◆ YOUR OBJECTIVE ◆
From the entries below, retype only the lines from the one with "GET MORE SOURCES IN THE THEORY SECTION" through the one with "Find, add and", exactly as written.

◆ DATASET EXCERPTS ◆
*****

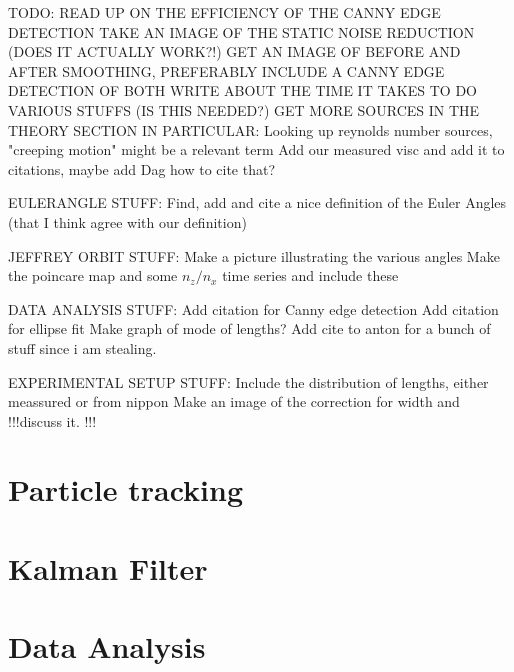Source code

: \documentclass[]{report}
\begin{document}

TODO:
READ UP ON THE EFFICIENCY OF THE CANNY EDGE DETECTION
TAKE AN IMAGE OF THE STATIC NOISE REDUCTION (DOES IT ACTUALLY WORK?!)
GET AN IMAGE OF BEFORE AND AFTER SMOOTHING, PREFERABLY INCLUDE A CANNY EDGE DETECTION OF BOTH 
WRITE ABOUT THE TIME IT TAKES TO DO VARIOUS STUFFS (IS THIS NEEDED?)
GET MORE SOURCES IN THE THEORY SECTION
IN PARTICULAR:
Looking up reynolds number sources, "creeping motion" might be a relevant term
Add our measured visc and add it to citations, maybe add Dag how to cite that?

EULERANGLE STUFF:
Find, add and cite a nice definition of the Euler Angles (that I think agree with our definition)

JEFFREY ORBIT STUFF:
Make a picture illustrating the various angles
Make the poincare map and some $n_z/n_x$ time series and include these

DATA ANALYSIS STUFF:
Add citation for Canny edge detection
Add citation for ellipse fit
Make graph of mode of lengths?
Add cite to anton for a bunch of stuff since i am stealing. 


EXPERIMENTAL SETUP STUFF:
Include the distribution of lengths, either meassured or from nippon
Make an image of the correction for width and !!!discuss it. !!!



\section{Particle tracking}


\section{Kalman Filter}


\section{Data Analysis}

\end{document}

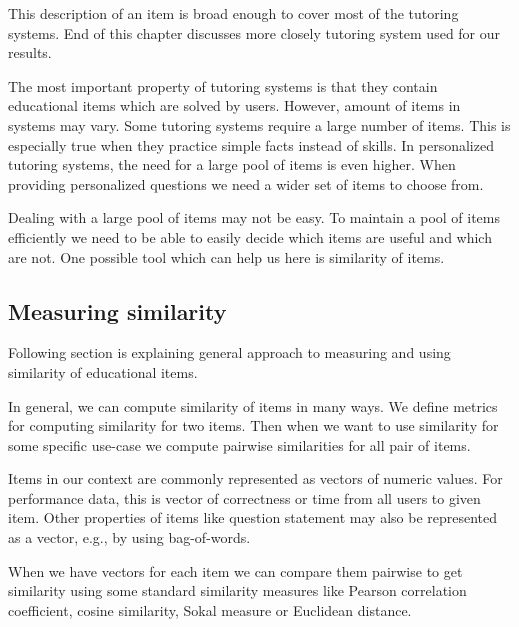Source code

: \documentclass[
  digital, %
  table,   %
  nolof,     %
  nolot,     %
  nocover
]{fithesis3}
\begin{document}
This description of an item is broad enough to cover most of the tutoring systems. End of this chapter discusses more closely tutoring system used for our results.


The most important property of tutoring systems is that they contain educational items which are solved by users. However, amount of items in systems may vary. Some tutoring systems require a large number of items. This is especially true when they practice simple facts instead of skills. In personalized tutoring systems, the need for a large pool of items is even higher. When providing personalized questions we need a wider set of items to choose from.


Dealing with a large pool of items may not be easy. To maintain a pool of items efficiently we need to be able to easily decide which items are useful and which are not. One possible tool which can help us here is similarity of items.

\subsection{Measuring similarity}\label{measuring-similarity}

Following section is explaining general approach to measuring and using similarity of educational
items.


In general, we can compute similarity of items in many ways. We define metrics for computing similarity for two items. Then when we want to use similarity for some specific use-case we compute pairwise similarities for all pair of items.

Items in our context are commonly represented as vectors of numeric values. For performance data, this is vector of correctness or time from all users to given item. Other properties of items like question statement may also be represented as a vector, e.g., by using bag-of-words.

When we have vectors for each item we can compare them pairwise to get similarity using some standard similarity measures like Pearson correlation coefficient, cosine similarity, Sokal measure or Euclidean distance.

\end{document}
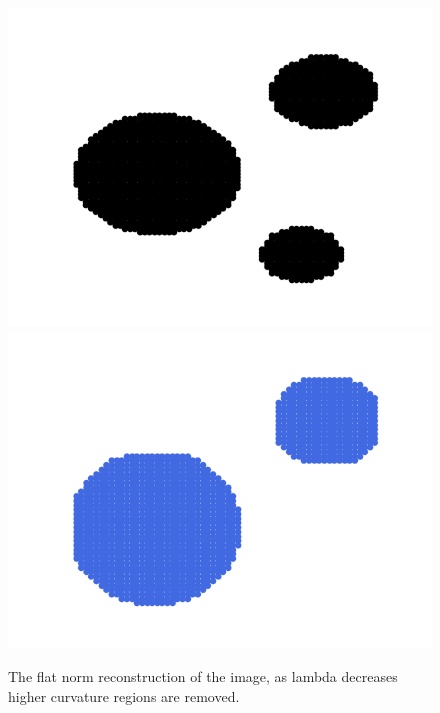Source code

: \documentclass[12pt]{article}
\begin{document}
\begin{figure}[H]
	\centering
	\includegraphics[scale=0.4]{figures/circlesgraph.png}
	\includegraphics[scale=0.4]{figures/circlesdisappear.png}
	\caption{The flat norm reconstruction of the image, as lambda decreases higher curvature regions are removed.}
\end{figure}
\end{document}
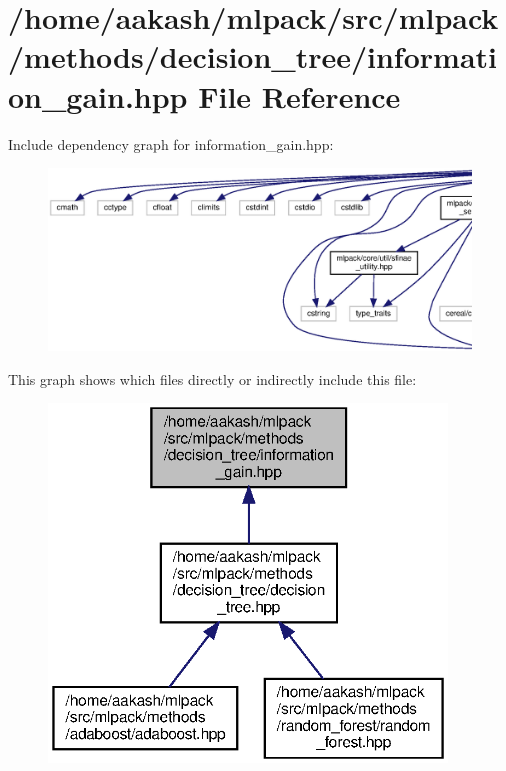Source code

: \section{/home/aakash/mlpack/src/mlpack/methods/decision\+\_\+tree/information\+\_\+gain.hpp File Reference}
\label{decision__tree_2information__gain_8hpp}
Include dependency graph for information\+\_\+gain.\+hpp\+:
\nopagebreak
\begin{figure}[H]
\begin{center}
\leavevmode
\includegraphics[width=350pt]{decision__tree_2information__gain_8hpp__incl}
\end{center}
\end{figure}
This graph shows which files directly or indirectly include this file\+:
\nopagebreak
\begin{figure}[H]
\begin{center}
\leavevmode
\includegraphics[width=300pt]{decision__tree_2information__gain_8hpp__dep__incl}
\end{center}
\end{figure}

*****

◆ EXERCISE RESPONSE ◆
GET MORE SOURCES IN THE THEORY SECTION
IN PARTICULAR:
Looking up reynolds number sources, "creeping motion" might be a relevant term
Add our measured visc and add it to citations, maybe add Dag how to cite that?

EULERANGLE STUFF:
Find, add and cite a nice definition of the Euler Angles (that I think agree with our definition)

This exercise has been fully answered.